GIVEN RECORDS:
[Start of Attachment]

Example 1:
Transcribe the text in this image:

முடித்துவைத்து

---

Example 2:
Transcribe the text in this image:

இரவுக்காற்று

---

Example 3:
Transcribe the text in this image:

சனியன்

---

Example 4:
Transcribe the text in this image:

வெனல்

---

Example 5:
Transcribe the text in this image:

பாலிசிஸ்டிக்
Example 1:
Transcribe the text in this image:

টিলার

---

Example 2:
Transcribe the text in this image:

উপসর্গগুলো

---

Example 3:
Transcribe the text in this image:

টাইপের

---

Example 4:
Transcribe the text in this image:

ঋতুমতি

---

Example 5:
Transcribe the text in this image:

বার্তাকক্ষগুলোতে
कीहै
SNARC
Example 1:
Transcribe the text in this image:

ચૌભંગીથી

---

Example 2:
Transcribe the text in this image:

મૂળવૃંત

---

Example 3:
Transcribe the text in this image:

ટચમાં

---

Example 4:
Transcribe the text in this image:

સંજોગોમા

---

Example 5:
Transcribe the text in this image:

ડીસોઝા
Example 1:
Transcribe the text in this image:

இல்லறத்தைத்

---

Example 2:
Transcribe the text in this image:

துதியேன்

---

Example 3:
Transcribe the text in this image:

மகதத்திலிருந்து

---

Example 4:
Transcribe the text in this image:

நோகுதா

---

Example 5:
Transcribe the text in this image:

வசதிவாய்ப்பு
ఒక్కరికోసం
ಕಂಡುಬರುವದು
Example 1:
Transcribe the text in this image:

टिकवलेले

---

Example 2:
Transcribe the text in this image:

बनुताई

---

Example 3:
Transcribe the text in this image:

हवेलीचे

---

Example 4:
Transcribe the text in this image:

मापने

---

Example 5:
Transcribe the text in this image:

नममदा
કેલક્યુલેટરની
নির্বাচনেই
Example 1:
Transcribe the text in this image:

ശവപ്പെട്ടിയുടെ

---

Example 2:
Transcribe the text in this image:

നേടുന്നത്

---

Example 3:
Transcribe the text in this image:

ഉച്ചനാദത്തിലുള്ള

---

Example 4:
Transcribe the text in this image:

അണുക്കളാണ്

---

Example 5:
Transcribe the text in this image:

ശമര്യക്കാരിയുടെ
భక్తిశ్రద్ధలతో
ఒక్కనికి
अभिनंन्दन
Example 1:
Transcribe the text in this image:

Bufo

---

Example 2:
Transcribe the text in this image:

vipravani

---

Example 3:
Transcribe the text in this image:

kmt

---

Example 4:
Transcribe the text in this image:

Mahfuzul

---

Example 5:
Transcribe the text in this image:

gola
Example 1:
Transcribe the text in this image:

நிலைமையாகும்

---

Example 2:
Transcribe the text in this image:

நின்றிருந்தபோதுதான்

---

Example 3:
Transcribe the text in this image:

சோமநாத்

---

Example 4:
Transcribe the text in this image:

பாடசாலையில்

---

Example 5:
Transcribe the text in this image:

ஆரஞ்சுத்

[End of Attachment]

THE PROBLEM: The material is to be written out once more, exactly and in full.

EXPECTED ANSWER:
Example 1:
Transcribe the text in this image:

முடித்துவைத்து

---

Example 2:
Transcribe the text in this image:

இரவுக்காற்று

---

Example 3:
Transcribe the text in this image:

சனியன்

---

Example 4:
Transcribe the text in this image:

வெனல்

---

Example 5:
Transcribe the text in this image:

பாலிசிஸ்டிக்
Example 1:
Transcribe the text in this image:

টিলার

---

Example 2:
Transcribe the text in this image:

উপসর্গগুলো

---

Example 3:
Transcribe the text in this image:

টাইপের

---

Example 4:
Transcribe the text in this image:

ঋতুমতি

---

Example 5:
Transcribe the text in this image:

বার্তাকক্ষগুলোতে
कीहै
SNARC
Example 1:
Transcribe the text in this image:

ચૌભંગીથી

---

Example 2:
Transcribe the text in this image:

મૂળવૃંત

---

Example 3:
Transcribe the text in this image:

ટચમાં

---

Example 4:
Transcribe the text in this image:

સંજોગોમા

---

Example 5:
Transcribe the text in this image:

ડીસોઝા
Example 1:
Transcribe the text in this image:

இல்லறத்தைத்

---

Example 2:
Transcribe the text in this image:

துதியேன்

---

Example 3:
Transcribe the text in this image:

மகதத்திலிருந்து

---

Example 4:
Transcribe the text in this image:

நோகுதா

---

Example 5:
Transcribe the text in this image:

வசதிவாய்ப்பு
ఒక్కరికోసం
ಕಂಡುಬರುವದು
Example 1:
Transcribe the text in this image:

टिकवलेले

---

Example 2:
Transcribe the text in this image:

बनुताई

---

Example 3:
Transcribe the text in this image:

हवेलीचे

---

Example 4:
Transcribe the text in this image:

मापने

---

Example 5:
Transcribe the text in this image:

नममदा
કેલક્યુલેટરની
নির্বাচনেই
Example 1:
Transcribe the text in this image:

ശവപ്പെട്ടിയുടെ

---

Example 2:
Transcribe the text in this image:

നേടുന്നത്

---

Example 3:
Transcribe the text in this image:

ഉച്ചനാദത്തിലുള്ള

---

Example 4:
Transcribe the text in this image:

അണുക്കളാണ്

---

Example 5:
Transcribe the text in this image:

ശമര്യക്കാരിയുടെ
భక్తిశ్రద్ధలతో
ఒక్కనికి
अभिनंन्दन
Example 1:
Transcribe the text in this image:

Bufo

---

Example 2:
Transcribe the text in this image:

vipravani

---

Example 3:
Transcribe the text in this image:

kmt

---

Example 4:
Transcribe the text in this image:

Mahfuzul

---

Example 5:
Transcribe the text in this image:

gola
Example 1:
Transcribe the text in this image:

நிலைமையாகும்

---

Example 2:
Transcribe the text in this image:

நின்றிருந்தபோதுதான்

---

Example 3:
Transcribe the text in this image:

சோமநாத்

---

Example 4:
Transcribe the text in this image:

பாடசாலையில்

---

Example 5:
Transcribe the text in this image:

ஆரஞ்சுத்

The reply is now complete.